▶ _Exercise_
Every entry below has to appear again in your reply, word for word, but no picture may.
[[ Task data open ]]
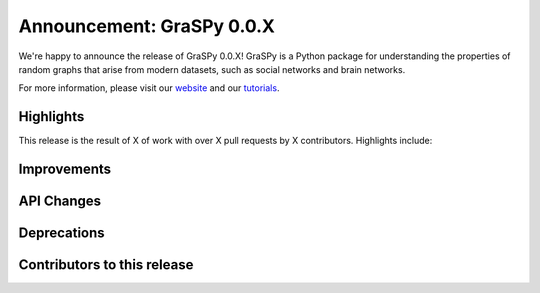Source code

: Announcement: GraSPy 0.0.X
==========================

We're happy to announce the release of GraSPy 0.0.X! GraSPy is a Python package for 
understanding the properties of random graphs that arise from modern datasets, such as social networks 
and brain networks.

For more information, please visit our `website <http://graspy.neurodata.io/>`_
and our `tutorials <https://graspy.neurodata.io/tutorial.html>`_.


Highlights
----------
This release is the result of X of work with over X pull requests by X contributors. Highlights include:


Improvements
------------


API Changes
-----------


Deprecations
------------


Contributors to this release
----------------------------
[[ Task data closed ]]
▶ _Response_
Source code

: Announcement: GraSPy 0.0.X
==========================

We're happy to announce the release of GraSPy 0.0.X! GraSPy is a Python package for 
understanding the properties of random graphs that arise from modern datasets, such as social networks 
and brain networks.

For more information, please visit our `website <http://graspy.neurodata.io/>`_
and our `tutorials <https://graspy.neurodata.io/tutorial.html>`_.


Highlights
----------
This release is the result of X of work with over X pull requests by X contributors. Highlights include:


Improvements
------------


API Changes
-----------


Deprecations
------------


Contributors to this release
----------------------------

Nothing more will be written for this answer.